| EXCERPTED TEXT |
────────────────────

The buy-out letter pertained to Dolnick's King Kastle stock, which was pledged at the same time as 3,800 shares of Pig'N Whistle to secure a loan of $50,000 from the Devon Bank. Since the false statements regarding the King Kastle stock were made in connection with the pledges of the stock of both corporations in a single transaction, they were in connection with the sale of Pig'N Whistle stock and therefore part of the violation of Section 10(b) of the Securities Exchange Act of 1934 (15 U. S.C. § 78j(b)) alleged in the complaint.
Although the Devon Bank insisted on the buy-out letter from King Kastle promising to buy the stock at a certain price, Dolnick refrained from disclosing to the bank King Kastle's covering letter indicating that its financial position and capabilities caused it to hope it would not have to meet the buy-out obligation. The text of the cover letter was received in evidence by stipulation and therefore could be relied upon by the SEC to show that material information had been withheld by Dolnick. The letter was material without regard to the truth of the matters stated or implied; the loan officer testified that he did not believe he would have made the loan if he had seen the cover letter.

────────────────────

| DATA TO USE |
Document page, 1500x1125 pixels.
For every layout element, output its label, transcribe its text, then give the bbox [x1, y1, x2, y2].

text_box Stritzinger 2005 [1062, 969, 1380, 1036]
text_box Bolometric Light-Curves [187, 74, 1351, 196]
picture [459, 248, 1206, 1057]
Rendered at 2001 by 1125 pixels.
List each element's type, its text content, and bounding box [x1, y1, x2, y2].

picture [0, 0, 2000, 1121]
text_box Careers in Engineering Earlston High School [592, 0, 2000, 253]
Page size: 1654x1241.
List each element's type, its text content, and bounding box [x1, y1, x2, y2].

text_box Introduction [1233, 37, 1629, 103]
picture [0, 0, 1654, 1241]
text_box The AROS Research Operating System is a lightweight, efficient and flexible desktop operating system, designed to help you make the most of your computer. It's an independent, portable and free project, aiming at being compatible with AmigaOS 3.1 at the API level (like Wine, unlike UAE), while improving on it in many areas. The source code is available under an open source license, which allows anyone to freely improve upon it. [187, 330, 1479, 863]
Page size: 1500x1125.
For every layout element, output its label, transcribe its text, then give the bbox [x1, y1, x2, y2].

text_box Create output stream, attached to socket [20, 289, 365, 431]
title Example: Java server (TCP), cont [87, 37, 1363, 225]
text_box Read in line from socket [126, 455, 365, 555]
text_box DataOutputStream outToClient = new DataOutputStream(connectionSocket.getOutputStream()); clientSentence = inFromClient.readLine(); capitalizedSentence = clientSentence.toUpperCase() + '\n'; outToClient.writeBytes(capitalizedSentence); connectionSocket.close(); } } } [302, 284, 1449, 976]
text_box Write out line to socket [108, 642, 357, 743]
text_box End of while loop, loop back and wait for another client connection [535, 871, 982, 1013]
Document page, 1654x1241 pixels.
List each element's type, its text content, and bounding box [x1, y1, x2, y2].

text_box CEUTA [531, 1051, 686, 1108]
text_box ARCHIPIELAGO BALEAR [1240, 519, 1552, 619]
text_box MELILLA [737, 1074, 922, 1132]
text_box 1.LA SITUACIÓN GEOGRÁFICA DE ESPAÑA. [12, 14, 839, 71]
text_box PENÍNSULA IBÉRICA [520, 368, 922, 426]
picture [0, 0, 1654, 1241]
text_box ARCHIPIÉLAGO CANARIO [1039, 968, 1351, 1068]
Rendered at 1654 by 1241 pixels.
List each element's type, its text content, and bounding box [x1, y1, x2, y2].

────────────────────

| PROBLEMS |
A: According to the securities case excerpt, how large was the loan Dolnick obtained from the Devon Bank?
B: Pull out the lines of the records from their start through the line containing "text_box Careers in", both ends included, and reproduce them exactly.
The records were gathered separately from the excerpt and have no connection to it.

| SET OF ANSWERS |
A: $50,000

B:
Document page, 1500x1125 pixels.
For every layout element, output its label, transcribe its text, then give the bbox [x1, y1, x2, y2].

text_box Stritzinger 2005 [1062, 969, 1380, 1036]
text_box Bolometric Light-Curves [187, 74, 1351, 196]
picture [459, 248, 1206, 1057]
Rendered at 2001 by 1125 pixels.
List each element's type, its text content, and bounding box [x1, y1, x2, y2].

picture [0, 0, 2000, 1121]
text_box Careers in Engineering Earlston High School [592, 0, 2000, 253]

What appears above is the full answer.